One of the challenging things about planning a trip to Tromso is deciding what activities to do, especially if you are there for less than a week. There are so many things to see and do while there, that it can be hard to choose if you have a limited amount of time. There are aurora tours (nighttime only, so you can still do day trips), reindeer sledging, husky dog sledging, snowmobile tours, and a day trip (and if desired, overnight) to the Tromso Ice Domes.
Even though we had visited something similar when in Fairbanks (the Aurora Ice Museum at the Chena Hot Springs Resort), I couldn’t resist a trip to the Tromso Ice Domes, just because I love ice hotels and ice sculptures. Even though the name has “Tromso” in it, realize that the ice hotel is not in Tromso, but rather a 90 minute drive away (or in our case, a 2.5 hour drive away. We had to take the long way around, since the shorter road was closed to avalanche risk. However, that drive was a gorgeous drive along the Tromso coastline and into the Tromso wilderness, so it wasn’t an unwelcome delay). So this will be a full day trip if you choose to take it, or again, an overnight for those who want to spend the night in an ice hotel (one day I will stay at one).

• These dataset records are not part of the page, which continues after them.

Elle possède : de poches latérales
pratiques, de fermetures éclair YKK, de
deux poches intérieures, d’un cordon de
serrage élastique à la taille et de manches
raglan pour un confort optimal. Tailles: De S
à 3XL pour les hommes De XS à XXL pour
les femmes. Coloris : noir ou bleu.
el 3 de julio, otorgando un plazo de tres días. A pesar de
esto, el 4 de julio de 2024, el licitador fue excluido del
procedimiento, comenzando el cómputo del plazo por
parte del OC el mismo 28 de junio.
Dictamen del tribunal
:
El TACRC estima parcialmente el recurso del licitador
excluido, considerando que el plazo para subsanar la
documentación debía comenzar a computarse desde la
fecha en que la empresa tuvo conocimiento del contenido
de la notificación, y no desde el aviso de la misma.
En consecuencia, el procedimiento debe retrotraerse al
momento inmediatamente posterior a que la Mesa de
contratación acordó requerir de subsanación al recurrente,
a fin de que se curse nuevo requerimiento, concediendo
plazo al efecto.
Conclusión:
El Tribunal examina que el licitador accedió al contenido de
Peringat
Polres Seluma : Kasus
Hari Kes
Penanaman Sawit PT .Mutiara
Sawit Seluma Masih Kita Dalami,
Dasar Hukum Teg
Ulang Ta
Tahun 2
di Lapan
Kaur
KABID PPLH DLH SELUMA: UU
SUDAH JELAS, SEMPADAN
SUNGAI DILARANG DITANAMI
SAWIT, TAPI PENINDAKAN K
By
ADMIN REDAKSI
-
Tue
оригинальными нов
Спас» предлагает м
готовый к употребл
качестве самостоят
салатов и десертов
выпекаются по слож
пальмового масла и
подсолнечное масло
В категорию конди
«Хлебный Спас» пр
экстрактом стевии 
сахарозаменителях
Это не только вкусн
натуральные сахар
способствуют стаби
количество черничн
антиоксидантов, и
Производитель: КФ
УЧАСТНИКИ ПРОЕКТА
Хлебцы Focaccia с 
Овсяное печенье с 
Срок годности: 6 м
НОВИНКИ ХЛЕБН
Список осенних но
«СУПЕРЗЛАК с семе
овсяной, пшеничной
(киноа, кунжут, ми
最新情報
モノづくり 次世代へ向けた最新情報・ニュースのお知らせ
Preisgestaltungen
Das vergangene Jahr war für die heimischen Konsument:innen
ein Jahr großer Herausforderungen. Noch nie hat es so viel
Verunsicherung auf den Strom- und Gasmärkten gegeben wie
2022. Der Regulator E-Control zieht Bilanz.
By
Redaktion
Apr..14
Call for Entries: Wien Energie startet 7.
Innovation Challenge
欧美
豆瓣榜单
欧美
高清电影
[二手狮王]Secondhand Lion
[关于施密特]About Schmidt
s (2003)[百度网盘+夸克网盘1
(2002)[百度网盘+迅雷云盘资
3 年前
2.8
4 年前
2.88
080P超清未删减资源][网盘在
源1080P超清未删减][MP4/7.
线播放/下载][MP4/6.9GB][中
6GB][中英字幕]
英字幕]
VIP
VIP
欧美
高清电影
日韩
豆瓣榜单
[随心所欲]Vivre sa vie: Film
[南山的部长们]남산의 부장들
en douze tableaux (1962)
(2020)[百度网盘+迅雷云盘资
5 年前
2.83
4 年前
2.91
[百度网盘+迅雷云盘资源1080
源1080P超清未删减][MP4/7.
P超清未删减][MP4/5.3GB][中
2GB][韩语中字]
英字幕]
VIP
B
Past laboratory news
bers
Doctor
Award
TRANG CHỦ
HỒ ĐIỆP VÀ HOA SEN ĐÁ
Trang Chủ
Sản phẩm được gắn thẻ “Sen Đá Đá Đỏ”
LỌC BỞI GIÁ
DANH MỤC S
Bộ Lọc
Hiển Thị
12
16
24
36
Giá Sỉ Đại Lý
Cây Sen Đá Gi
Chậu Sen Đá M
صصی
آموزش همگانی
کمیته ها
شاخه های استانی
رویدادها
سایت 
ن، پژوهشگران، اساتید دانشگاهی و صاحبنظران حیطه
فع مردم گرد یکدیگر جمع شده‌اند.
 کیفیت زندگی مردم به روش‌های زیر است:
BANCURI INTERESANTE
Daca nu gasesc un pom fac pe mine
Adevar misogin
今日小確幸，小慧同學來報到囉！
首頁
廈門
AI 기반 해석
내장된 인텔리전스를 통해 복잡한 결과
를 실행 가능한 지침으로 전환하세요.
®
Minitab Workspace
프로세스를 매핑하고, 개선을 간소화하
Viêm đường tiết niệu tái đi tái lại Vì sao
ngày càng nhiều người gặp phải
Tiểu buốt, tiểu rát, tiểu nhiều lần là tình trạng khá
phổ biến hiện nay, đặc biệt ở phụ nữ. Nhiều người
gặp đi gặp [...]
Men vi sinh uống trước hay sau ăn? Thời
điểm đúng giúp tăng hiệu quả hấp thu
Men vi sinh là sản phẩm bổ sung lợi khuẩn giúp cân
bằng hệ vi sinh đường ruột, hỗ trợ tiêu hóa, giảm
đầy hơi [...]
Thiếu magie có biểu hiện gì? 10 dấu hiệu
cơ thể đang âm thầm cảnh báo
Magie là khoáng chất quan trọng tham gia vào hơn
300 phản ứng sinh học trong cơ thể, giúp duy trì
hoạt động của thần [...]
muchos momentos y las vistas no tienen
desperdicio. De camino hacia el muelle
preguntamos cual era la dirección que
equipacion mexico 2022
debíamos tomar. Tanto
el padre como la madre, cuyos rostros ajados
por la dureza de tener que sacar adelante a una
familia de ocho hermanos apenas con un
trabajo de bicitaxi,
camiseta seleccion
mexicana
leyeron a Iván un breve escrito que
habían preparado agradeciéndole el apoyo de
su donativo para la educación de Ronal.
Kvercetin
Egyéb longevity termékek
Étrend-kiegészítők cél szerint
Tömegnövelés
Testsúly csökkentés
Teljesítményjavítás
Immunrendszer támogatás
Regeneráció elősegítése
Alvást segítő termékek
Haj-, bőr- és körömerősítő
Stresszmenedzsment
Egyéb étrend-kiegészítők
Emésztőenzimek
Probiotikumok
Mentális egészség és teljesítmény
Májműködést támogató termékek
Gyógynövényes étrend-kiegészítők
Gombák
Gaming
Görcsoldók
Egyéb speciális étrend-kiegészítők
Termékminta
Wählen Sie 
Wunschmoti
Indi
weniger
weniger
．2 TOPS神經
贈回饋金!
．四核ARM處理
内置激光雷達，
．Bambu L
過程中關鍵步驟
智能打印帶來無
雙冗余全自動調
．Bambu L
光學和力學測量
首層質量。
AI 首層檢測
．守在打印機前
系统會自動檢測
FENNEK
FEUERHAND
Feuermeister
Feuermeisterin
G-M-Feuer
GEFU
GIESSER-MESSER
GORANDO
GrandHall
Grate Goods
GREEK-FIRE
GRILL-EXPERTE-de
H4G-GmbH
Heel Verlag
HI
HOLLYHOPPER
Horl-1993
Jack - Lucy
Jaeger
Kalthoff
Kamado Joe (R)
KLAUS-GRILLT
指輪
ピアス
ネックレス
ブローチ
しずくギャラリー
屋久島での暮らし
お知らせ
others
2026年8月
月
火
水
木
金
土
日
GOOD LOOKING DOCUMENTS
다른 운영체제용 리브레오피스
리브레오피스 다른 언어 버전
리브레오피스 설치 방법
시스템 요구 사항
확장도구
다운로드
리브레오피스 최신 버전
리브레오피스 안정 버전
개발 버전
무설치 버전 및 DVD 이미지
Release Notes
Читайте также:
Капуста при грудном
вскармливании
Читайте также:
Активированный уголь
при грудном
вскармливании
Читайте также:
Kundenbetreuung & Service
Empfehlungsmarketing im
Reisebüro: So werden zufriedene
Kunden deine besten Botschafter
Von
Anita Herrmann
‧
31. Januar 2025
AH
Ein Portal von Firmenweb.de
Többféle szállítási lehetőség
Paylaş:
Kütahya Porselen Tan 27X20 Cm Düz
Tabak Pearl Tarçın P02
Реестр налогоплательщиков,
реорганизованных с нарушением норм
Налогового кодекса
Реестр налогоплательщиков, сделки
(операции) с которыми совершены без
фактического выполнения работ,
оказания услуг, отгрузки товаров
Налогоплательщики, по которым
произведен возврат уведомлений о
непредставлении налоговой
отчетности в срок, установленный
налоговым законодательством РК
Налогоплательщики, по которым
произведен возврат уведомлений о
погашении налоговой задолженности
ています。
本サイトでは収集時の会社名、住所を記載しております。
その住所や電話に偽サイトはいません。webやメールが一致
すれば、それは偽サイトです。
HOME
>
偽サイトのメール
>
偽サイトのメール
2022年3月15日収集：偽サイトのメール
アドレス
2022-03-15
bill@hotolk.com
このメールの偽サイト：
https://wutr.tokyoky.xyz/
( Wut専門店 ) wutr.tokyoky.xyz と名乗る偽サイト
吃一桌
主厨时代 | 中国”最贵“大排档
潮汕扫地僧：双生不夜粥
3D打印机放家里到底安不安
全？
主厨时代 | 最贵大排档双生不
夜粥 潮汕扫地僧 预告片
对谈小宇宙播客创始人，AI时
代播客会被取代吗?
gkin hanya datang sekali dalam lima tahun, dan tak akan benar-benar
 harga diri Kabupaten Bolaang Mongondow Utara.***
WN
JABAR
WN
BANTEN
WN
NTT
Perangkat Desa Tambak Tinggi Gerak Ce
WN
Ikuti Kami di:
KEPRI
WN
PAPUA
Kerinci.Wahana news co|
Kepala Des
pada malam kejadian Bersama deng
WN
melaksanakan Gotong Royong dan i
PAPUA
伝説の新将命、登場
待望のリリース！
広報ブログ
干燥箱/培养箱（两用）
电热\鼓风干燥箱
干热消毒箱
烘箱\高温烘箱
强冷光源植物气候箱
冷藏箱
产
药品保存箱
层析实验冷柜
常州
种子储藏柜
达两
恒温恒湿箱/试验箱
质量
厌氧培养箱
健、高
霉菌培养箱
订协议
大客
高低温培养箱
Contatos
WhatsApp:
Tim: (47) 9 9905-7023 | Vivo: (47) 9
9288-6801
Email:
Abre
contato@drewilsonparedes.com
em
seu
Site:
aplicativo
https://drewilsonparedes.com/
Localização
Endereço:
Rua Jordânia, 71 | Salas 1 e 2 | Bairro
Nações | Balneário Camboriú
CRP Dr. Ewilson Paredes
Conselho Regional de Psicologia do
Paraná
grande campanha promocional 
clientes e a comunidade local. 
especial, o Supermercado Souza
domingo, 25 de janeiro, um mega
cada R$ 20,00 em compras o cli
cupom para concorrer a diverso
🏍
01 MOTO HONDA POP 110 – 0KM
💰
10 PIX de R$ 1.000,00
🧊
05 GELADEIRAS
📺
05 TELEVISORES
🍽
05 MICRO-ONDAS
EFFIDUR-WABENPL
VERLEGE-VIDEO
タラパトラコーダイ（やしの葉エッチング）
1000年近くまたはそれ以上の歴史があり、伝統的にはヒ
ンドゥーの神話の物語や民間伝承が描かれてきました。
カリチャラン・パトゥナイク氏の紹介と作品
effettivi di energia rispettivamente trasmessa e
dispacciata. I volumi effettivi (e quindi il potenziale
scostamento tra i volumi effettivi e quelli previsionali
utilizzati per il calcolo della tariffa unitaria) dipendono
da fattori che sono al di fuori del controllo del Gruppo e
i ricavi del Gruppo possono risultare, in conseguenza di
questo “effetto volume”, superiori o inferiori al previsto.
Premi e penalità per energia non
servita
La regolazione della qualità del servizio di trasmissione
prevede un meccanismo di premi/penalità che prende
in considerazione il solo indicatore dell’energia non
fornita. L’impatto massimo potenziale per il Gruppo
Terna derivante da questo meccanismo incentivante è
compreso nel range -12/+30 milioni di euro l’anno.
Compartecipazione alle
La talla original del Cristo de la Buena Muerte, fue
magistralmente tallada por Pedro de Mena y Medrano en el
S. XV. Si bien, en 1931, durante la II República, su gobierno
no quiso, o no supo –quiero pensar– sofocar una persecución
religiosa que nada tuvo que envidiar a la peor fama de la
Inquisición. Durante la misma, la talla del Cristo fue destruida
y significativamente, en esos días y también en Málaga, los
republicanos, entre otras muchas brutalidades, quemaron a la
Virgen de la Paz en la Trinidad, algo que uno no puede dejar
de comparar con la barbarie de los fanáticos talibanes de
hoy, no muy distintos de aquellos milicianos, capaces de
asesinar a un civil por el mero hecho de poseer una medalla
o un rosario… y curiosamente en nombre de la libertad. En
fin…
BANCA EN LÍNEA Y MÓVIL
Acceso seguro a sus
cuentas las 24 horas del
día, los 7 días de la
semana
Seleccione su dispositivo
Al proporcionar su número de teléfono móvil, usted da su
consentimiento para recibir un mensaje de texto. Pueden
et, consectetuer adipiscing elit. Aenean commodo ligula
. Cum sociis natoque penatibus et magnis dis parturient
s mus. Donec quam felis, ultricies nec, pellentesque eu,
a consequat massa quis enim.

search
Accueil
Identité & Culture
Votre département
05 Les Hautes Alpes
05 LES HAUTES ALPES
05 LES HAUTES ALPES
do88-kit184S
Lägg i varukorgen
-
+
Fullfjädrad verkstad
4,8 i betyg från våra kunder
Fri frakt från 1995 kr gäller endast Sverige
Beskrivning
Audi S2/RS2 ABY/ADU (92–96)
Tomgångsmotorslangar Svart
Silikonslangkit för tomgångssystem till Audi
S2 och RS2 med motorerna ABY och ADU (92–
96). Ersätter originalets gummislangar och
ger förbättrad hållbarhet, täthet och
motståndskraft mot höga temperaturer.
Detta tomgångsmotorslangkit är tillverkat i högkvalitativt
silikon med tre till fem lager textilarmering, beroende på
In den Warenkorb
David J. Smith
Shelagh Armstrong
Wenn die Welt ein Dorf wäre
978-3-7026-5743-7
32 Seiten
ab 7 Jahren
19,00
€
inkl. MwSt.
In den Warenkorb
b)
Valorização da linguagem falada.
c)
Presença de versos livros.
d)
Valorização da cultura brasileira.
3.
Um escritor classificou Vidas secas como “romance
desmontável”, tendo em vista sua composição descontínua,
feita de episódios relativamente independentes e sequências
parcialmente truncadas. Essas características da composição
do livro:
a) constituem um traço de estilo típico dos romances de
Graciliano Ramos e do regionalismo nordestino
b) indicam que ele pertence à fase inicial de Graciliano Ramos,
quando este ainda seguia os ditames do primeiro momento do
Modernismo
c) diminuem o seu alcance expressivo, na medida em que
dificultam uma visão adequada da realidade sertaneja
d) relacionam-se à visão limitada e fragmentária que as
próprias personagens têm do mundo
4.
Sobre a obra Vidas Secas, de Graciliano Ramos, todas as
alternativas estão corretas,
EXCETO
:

Once we arrived on site, we were shown an introductory video on how the ice hotel was designed and built. Even though Tromso never gets hot in the summer, it still gets warm enough to melt snow and ice, so obviously this hotel is not a year round attraction, but instead built special in the November timeframe, and the design and ice sculptures change yearly. It was interesting to hear how difficult it was to build this year’s hotel and what they had to go through to get it set up.
Once the video was done, we got a guided tour through the hotel and the bar (with of course a complimentary shot of Norwegian vodka and some sort of tasty berry juice). We were shown into all of the rooms and each room has a different color pattern and a different snow design. There were designs of local wildlife, such as moose, reindeer and wolves, and other animals, such as polar bears and even some mythological settings.
Since the group tour is small, it didn’t feel overwhelmed with people, and it was fun to get a peek into what a night in the hotel would be like (very dark and very silent and very cold- though they give you thermal sleeping bags to keep you warm at night). I had never really thought about an ice hotel night visit before, but the next time I am in the Arctic north (probably Finland), I definitely would want to give it a try, just to experience it. Once the group left, I had the hotel to myself, and it was eerie but also peaceful to experience that stillness and the silence (though not the darkness since the lights were still on), since the hotel blocks out outside sound. I could see how some people would be creeped out by it, but I think I would love it.
Like all other tours in Norway, this one isn’t cheap, but it is fun and something a bit different to do while in Tromso.